# EXERCISE OBJECTIVE:
Look below for the line containing "O Medical Center – IVF in Greece" and the line containing "including the changing", then set down both and every line between them exactly, without pictures.

Extracted page text data
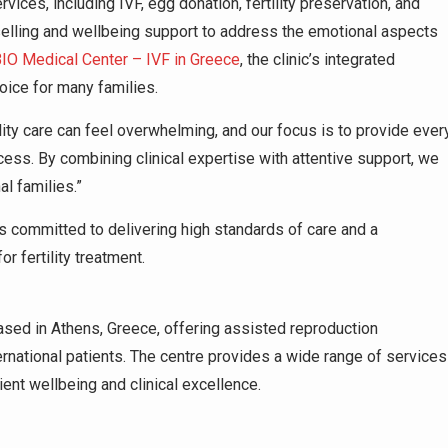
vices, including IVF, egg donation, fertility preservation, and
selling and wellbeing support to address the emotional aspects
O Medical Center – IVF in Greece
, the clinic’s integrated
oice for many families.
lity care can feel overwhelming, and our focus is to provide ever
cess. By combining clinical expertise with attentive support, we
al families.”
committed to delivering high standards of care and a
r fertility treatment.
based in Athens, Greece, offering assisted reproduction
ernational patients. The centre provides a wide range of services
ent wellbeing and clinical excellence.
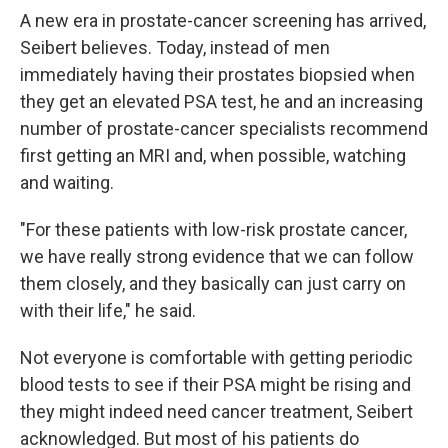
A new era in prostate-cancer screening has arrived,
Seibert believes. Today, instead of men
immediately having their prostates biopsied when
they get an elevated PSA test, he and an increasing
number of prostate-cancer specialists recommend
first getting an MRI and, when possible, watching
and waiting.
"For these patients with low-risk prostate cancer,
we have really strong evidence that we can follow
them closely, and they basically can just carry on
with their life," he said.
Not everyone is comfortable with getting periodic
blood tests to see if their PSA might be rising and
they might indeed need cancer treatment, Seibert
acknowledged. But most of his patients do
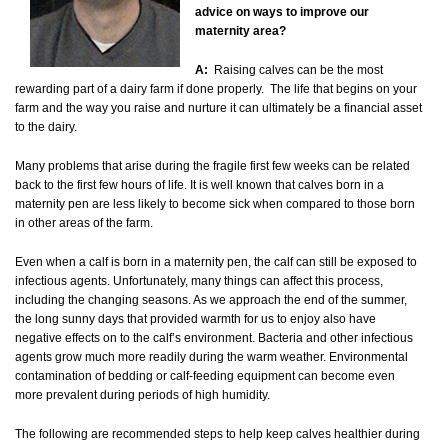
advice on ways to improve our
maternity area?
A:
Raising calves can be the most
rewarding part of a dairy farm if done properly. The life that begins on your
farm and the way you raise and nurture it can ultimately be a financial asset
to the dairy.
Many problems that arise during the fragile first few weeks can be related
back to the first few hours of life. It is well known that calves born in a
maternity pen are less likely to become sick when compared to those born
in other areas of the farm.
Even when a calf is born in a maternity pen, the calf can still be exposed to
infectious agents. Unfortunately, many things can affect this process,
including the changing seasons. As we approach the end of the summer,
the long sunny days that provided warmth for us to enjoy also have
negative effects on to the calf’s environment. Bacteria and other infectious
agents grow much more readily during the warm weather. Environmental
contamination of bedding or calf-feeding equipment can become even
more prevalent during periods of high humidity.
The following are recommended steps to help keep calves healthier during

# ANSWER BOX:
O Medical Center – IVF in Greece
, the clinic’s integrated
oice for many families.
lity care can feel overwhelming, and our focus is to provide ever
cess. By combining clinical expertise with attentive support, we
al families.”
committed to delivering high standards of care and a
r fertility treatment.
based in Athens, Greece, offering assisted reproduction
ernational patients. The centre provides a wide range of services
ent wellbeing and clinical excellence.
A new era in prostate-cancer screening has arrived,
Seibert believes. Today, instead of men
immediately having their prostates biopsied when
they get an elevated PSA test, he and an increasing
number of prostate-cancer specialists recommend
first getting an MRI and, when possible, watching
and waiting.
"For these patients with low-risk prostate cancer,
we have really strong evidence that we can follow
them closely, and they basically can just carry on
with their life," he said.
Not everyone is comfortable with getting periodic
blood tests to see if their PSA might be rising and
they might indeed need cancer treatment, Seibert
acknowledged. But most of his patients do
advice on ways to improve our
maternity area?
A:
Raising calves can be the most
rewarding part of a dairy farm if done properly. The life that begins on your
farm and the way you raise and nurture it can ultimately be a financial asset
to the dairy.
Many problems that arise during the fragile first few weeks can be related
back to the first few hours of life. It is well known that calves born in a
maternity pen are less likely to become sick when compared to those born
in other areas of the farm.
Even when a calf is born in a maternity pen, the calf can still be exposed to
infectious agents. Unfortunately, many things can affect this process,
including the changing seasons. As we approach the end of the summer,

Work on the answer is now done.